People sitting for portraits filled out intake forms with the one question – where does it hurt? One respondent wrote: “1) Existential dread over corporatization of healthcare and government overreach. 2) Sore left elbow.”
Mary is this week’s Working Artist in the Globe.
Finally, last week’s Working Artists: Alyssa Wang and Nicholas Brown of the Boston Festival Orchestra. The two were finishing up grad school at New England Conservatory in 2019, and decided that next, they’d found an orchestra.
Alyssa, also a violinist and a composer, is the group’s artistic director and conductor. Nick is the executive director and principal clarinetist. His parents bought him a clarinet at BJ’s Wholesale Club when he was 11. “We opened it up — it’s in this strange foam orange case — and I have never seen another one like it. It had two bottom joints,” he said. “I was like, ‘I don’t know how to play the clarinet, but this doesn’t feel right.’” It was a manufacturer’s error.

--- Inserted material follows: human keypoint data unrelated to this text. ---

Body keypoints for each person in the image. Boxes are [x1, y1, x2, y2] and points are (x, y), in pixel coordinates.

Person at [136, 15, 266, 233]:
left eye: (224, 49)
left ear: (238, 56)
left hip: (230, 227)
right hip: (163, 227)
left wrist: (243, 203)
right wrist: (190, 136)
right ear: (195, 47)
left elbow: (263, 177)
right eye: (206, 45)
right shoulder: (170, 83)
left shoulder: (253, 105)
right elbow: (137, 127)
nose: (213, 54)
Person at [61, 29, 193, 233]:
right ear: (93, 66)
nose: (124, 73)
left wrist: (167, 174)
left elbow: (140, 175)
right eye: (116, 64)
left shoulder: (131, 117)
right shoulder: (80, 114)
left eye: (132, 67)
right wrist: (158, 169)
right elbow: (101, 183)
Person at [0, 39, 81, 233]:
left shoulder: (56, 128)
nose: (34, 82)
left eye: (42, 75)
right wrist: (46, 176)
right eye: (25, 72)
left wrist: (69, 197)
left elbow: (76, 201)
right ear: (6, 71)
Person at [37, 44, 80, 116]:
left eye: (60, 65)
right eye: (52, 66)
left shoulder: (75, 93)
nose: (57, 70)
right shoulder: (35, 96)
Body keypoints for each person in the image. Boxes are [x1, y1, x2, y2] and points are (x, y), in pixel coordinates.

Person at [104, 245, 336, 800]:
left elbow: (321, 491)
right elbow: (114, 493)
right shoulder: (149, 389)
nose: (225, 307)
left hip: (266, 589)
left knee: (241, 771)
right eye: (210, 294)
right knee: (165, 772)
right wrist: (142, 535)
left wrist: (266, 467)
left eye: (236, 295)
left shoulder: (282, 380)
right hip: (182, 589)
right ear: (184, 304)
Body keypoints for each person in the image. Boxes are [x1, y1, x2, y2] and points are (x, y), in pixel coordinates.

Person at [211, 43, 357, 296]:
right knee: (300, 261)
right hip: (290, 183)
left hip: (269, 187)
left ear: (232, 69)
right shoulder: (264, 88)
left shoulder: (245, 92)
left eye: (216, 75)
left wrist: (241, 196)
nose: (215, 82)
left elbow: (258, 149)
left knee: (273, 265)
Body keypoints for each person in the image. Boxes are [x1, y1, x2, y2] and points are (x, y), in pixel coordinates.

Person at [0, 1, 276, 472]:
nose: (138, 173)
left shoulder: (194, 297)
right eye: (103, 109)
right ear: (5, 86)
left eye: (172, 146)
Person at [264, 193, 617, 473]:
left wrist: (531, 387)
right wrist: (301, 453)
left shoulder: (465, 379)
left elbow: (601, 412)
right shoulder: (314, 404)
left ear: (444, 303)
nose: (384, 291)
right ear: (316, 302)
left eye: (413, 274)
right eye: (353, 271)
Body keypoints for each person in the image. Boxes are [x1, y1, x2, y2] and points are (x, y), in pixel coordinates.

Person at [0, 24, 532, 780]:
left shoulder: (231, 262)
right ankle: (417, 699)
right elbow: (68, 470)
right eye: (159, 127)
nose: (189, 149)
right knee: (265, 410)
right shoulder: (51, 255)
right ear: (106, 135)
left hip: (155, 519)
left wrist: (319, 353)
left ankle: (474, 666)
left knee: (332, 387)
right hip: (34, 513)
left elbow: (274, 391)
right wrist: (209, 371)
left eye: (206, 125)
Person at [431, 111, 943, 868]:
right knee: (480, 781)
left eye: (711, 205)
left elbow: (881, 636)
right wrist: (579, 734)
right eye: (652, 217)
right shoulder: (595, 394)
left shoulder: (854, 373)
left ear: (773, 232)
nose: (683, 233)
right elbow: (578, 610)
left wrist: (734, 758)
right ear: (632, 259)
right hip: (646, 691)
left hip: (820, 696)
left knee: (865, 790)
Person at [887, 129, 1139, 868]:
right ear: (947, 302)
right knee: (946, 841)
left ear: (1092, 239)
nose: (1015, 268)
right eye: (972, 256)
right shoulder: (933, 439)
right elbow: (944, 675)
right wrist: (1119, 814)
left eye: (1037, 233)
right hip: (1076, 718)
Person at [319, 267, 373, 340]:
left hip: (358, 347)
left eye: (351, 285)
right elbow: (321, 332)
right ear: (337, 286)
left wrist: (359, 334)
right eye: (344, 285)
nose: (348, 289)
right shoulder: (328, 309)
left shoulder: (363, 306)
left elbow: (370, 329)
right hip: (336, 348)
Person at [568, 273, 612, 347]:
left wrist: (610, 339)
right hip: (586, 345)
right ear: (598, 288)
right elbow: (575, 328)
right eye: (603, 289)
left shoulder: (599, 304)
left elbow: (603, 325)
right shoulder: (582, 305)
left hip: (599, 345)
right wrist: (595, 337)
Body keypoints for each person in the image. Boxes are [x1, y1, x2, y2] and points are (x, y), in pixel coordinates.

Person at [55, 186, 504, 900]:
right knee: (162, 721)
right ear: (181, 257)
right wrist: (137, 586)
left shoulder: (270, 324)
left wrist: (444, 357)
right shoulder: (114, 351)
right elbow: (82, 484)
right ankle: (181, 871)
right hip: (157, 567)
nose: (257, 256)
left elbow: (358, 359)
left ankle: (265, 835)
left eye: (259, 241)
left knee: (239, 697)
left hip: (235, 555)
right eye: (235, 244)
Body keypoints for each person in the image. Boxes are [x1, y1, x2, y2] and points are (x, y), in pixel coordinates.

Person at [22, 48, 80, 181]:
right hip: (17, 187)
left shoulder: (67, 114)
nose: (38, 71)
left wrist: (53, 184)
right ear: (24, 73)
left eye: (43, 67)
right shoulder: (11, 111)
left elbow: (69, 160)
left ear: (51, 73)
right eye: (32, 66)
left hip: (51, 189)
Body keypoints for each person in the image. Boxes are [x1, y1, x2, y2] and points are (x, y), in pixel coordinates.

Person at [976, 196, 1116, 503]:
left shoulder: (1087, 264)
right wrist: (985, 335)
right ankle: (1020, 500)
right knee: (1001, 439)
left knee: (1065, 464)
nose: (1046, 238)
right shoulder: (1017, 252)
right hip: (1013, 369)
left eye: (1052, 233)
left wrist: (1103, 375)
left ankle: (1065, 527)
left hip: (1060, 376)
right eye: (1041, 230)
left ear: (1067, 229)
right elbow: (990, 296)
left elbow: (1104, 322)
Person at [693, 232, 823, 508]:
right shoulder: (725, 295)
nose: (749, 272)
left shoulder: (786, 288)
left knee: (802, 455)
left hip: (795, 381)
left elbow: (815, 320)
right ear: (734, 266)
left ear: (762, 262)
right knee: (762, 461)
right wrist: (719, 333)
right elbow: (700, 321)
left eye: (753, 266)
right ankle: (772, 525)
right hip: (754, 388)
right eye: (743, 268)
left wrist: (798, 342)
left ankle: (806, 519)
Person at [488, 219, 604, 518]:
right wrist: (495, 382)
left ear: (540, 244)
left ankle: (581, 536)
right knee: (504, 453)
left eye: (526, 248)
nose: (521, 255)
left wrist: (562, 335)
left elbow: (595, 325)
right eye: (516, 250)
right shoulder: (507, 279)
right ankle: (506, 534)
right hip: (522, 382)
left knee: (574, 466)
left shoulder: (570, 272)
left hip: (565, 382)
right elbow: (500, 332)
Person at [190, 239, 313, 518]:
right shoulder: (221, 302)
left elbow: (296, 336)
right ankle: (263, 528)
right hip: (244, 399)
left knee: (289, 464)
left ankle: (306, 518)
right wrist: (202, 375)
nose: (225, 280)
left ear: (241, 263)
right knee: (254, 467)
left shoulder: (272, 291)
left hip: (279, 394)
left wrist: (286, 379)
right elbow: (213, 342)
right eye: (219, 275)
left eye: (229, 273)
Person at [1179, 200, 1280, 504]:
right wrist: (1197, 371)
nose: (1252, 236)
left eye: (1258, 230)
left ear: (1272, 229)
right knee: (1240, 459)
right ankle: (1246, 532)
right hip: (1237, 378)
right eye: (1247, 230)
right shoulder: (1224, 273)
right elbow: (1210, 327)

It’s a BFO credo to welcome listeners who shy away from classical music. Alyssa narrates every concert, providing context for each piece.
“If we can open a door for them to be hearing what we hear,” she said, “then their world expands.”
I love the story of Alyssa and Nicholas.
I hope your bout with the virus is mild and you feel better soon.
I couldn't agree more with Abigail Ogilvy's words: ... "the city (Boston) often acts in isolation of its peers. If you want something to happen in Boston you have to build it,” ... It's the same thing in Gloucester. And she went on to say ... "in collaboration, galleries are much stronger.“ Again, very true. Here in downtown Gloucester we are reduced to a paltry five galleries.